An Empirical Study of Issues in Large Language Model Training Systems

Yanjie Gao; Ruiming Lu; Haoxiang Lin; Yueguo Chen

An Empirical Study of Issues in Large Language Model Training Systems

Yanjie Gao ,
Ruiming Lu ,
Haoxiang Lin ,
Yueguo Chen

FSE 2025 | June 2025

Published by ACM

The ACM International Conference on the Foundations of Software Engineering, Industry Track

Download BibTex

Large language models (LLMs) have gained significant traction in recent years, driving advancements in various applications. The training and evaluation of these models depend heavily on specialized LLM training systems, which are deployed across numerous GPUs, partition LLMs, and process large datasets. However, issues in LLM training systems can lead to program crashes or unexpected behavior, reducing development productivity and wasting valuable resources such as GPUs and storage.
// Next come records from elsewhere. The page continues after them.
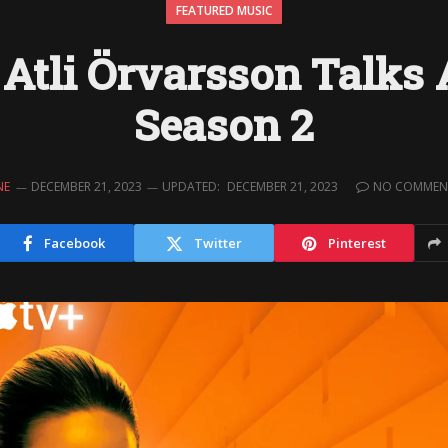
FEATURED MUSIC
Atli Örvarsson Talks 
Season 2
NE
DECEMBER 21, 2023
UPDATED:
DECEMBER 21, 2023
NO COMMEN
Facebook
Twitter
Pinterest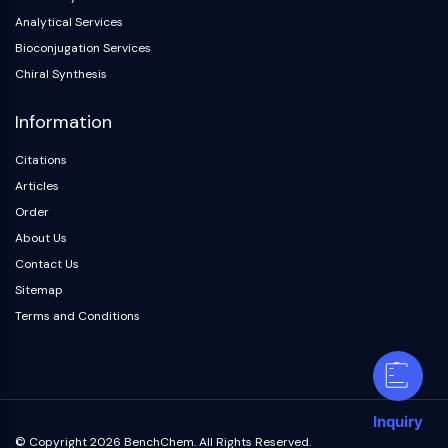
Analytical Services
Bioconjugation Services
Chiral Synthesis
Information
Citations
Articles
Order
About Us
Contact Us
Sitemap
Terms and Conditions
Inquiry
© Copyright 2026 BenchChem. All Rights Reserved.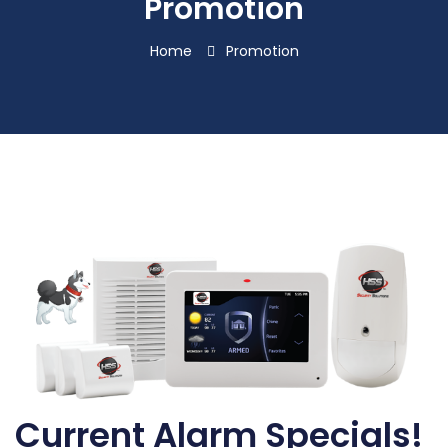
Promotion
Home
Promotion
Current Alarm Specials!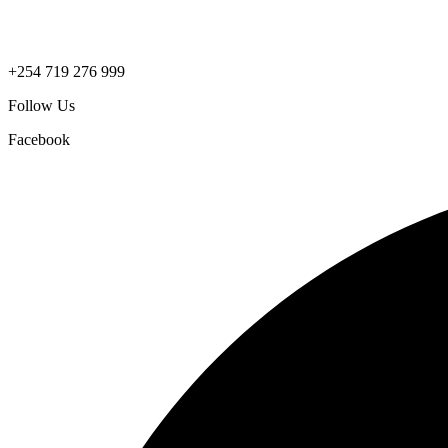
+254 719 276 999
Follow Us
Facebook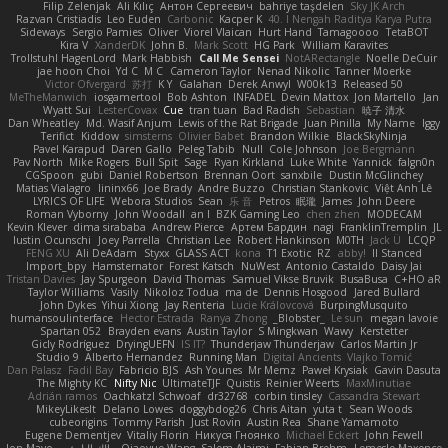
Filip Zelenjak
Ali Kılıç
Антон Сергеевич
bahriye taşdelen
Sky JK Arch
Razvan Cristiadis
Leo Euden
Carbonic
Kacper K
40. I Nengah Raditya Karya Putra
Sideways
Sergio Pamies
Oliver
Viorel Vlaican
Hurt Hand
Tamagoooo
TetaBOT
Kira V
XanderDK
John B.
Mark Scott
HG Park
William Karavites
Trollstuhl HagenLord
Mark Habbish
Call Me Sensei
NotARectangle
Noelle DeCuir
jae hoon Choi
Yd C
M C
Cameron Taylor
Nenad Nikolic
Tanner Moerke
Victor Ofvergard
苏打
K Y
Galahan
Derek Anwyl
W00k13
Released 50
MeTheManwich
iosgamertool
Bob Ashton
INFADEL
Devin Mattox
Jon Martello
Jan
Wyatt Sui
LesterCovax
Cue
tran tuan
Bad Radish
Sebastian
暁子 清水
Dan Wheatley
Md. Wasif Anjum
Lewis of the Rat Brigade
Juan Pinilla
My Name
Iggy
Terifict
Kiddow
simsterns
Olivier Babet
Brandon Wilkie
BlackSkyNinja
Pavel Karapud
Daren Gallo
Peleg Tabib
Null
Cole Johnson
Joe Bergmann
Pav North
Mike Rogers
Bull Spit
Sage
Ryan Kirkland
Luke White
Yannick
falgn0n
CGSpoon
gubi
Daniel Robertson
Brennan Oort
sanxbile
Dustin McGlinchey
Matias Vialagro
lininx66
Joe Brady
Andre Buzzo
Christian Stankovic
Việt Anh Lê
LYRICS OF LIFE
Webora Studios
Sean
乐 音
Petros
眠瓏
James
John Deere
Roman Vyborny
John Woodall
an l
BZK Gaming Leo
chen zhen
MODECAM
Kevin Klever
dima sirababa
Andrew Pierce
Артем Бардин
nagi
FranklinTremplin
JL
Iustin Ocunschi
Joey Parrella
Christian Lee
Robert Hankinson
M0TH
Jack Ü
LCQP
FENG XU
Ali DeAdam
Styxx
GLASS ACT
kona
T1 Exotic
RZ
abby!
ll Stanced
Import_bpy
Hamsternator
Forest Katsch
NuWest
Antonio Castaldo
Daisy Jai
Tristan Davies
Jay Spurgeon
David Thomas
Samuel Vikse Bruvik
BusaBusa
C+HO aR
Taylor Williams
Vasily
Nikoloz Todua
ma de
Dennis Hosgood
Jared Bullard
John Dykes
Yihui Xiong
Jay Renteria
Lucie Královcová
BurpingMusquito
humansoulinterface
Hector Estrada
Ranya Zhong
_Blobster_
Le sun
megan lavoie
Spartan 052
Brayden evans
Austin Taylor
S Mingkwan
Wawy
Kerstetter
Gicly Rodríguez
DryingUEFN
IS IT?
Thunderjaw Thunderjaw
Carlos Martin Jr
Studio 9
Alberto Hernandez
Running Man
Digital Ancients
Vlajko Tomić
Dan Palasz
Fadil Bay
Fabricio BJS
Ash Younes
Mr Memz
Paweł Krysiak
Gavin Dasuta
The Mighty KC
Nifty Nic
UltimateTJF
Quistis
Reinier Weerts
MaxMinutiae
Adrián ramos
Oachkatzl Schwoaf
dr32768
corbin tinsley
Cassandra Stewart
MikeyLikesIt
Delano Lowes
doggybdog26
Chris Aitan
yuta t
Sean Woods
cubeorigins
Tommy Parish
Just Rovin
Austin Rea
Shane Yamamoto
Eugene Dementjev
Vitaliy Florin
Никуся Гноянко
Michael Eckert
John Fewell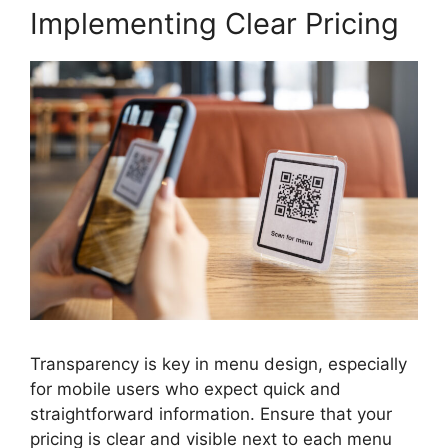
Implementing Clear Pricing
Transparency is key in menu design, especially
for mobile users who expect quick and
straightforward information. Ensure that your
pricing is clear and visible next to each menu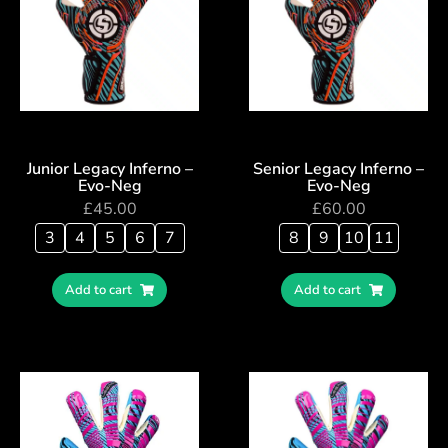
Junior Legacy Inferno –
Senior Legacy Inferno –
Evo-Neg
Evo-Neg
£
45.00
£
60.00
3
4
5
6
7
8
9
10
11
Add to cart
Add to cart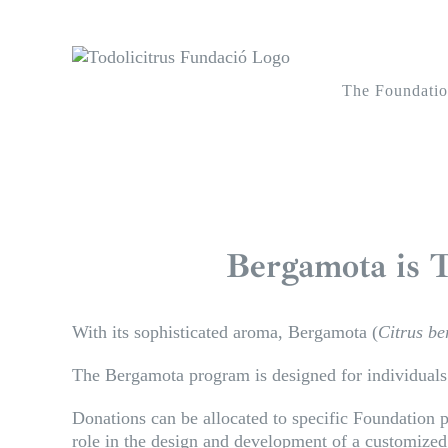
Skip
to
content
The Foundati
Bergamota is T
With its sophisticated aroma, Bergamota (
Citrus b
The Bergamota program is designed for individuals a
Donations can be allocated to specific Foundation pr
role in the design and development of a customiz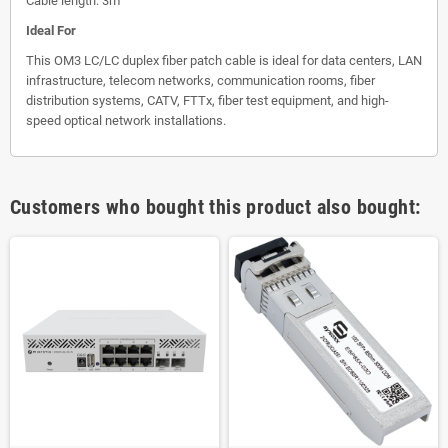
Cable length: 3m
Ideal For
This OM3 LC/LC duplex fiber patch cable is ideal for data centers, LAN
infrastructure, telecom networks, communication rooms, fiber
distribution systems, CATV, FTTx, fiber test equipment, and high-
speed optical network installations.
Customers who bought this product also bought: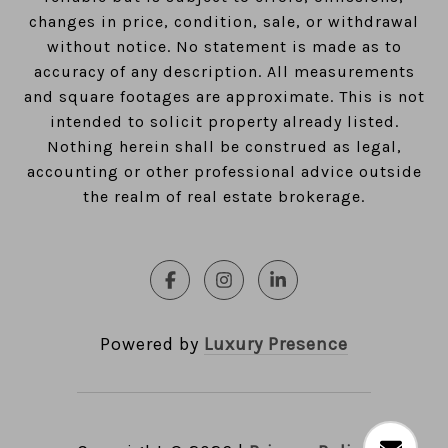
changes in price, condition, sale, or withdrawal
without notice. No statement is made as to
accuracy of any description. All measurements
and square footages are approximate. This is not
intended to solicit property already listed.
Nothing herein shall be construed as legal,
accounting or other professional advice outside
the realm of real estate brokerage.
Powered by
Luxury Presence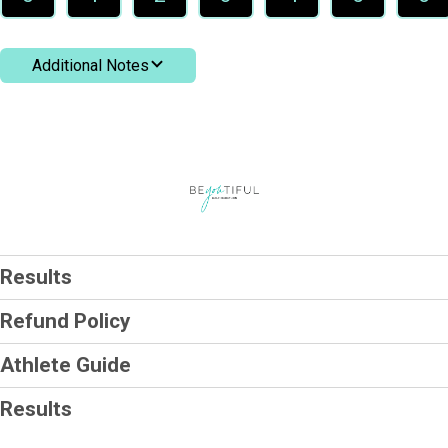
Additional Notes
Results
Refund Policy
Athlete Guide
Results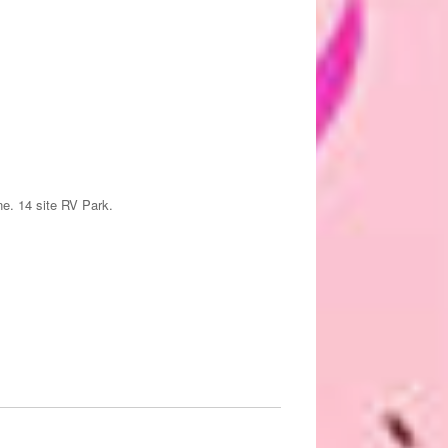
ne. 14 site RV Park.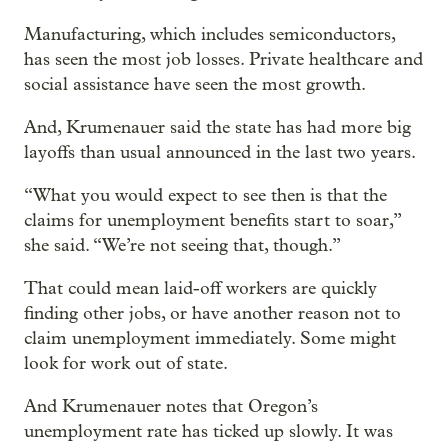
Manufacturing, which includes semiconductors,
has seen the most job losses. Private healthcare and
social assistance have seen the most growth.
And, Krumenauer said the state has had more big
layoffs than usual announced in the last two years.
“What you would expect to see then is that the
claims for unemployment benefits start to soar,”
she said. “We’re not seeing that, though.”
That could mean laid-off workers are quickly
finding other jobs, or have another reason not to
claim unemployment immediately. Some might
look for work out of state.
And Krumenauer notes that Oregon’s
unemployment rate has ticked up slowly. It was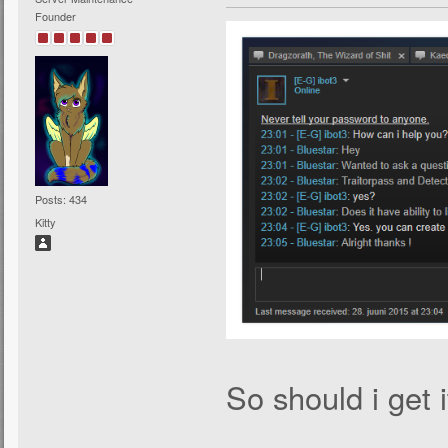
Founder
Posts: 434
Kitty
So should i get i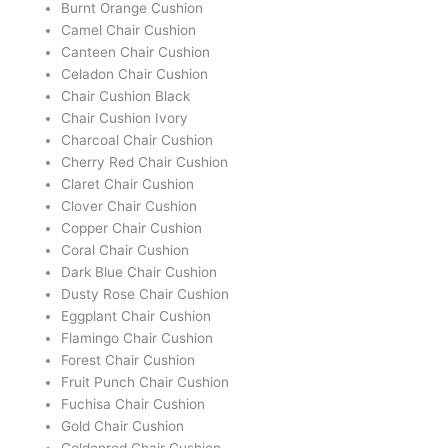
Burnt Orange Cushion
Camel Chair Cushion
Canteen Chair Cushion
Celadon Chair Cushion
Chair Cushion Black
Chair Cushion Ivory
Charcoal Chair Cushion
Cherry Red Chair Cushion
Claret Chair Cushion
Clover Chair Cushion
Copper Chair Cushion
Coral Chair Cushion
Dark Blue Chair Cushion
Dusty Rose Chair Cushion
Eggplant Chair Cushion
Flamingo Chair Cushion
Forest Chair Cushion
Fruit Punch Chair Cushion
Fuchisa Chair Cushion
Gold Chair Cushion
Goldenrod Chair Cushion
This paper presents the first comprehensive empirical study of issues in LLM training systems. We conducted a manual analysis of 300 high-quality issue reports and corresponding fix commits from the GitHub repositories of three prominent LLM training systems: Microsoft DeepSpeed, NVIDIA Megatron-LM, and Hugging Face Transformers. Our analysis identified common symptoms, root causes, typical fixes, and debugging and testing practices in LLM training systems. Our major findings include: (1) LLM training systems exhibit issues and trends that are uncommon in traditional deep learning, such as Concurrency Error and Tensor Management Error occurring in parallel training, which are particularly difficult to diagnose and resolve. (2) The primary root causes of these issues are API Misuse (19.67%), Configuration Error (18.33%), and General Code Error (16.33%), respectively. Such issues often arise from the rapid evolution of the systems, the integration of complex external dependencies, and a configuration-driven development paradigm. (3) Current testing and debugging practices are often insufficient for identifying issues related to parallel training and large-scale numerical computations. Based on our findings, we propose several research topics and tooling improvements that can facilitate the future development of LLMs.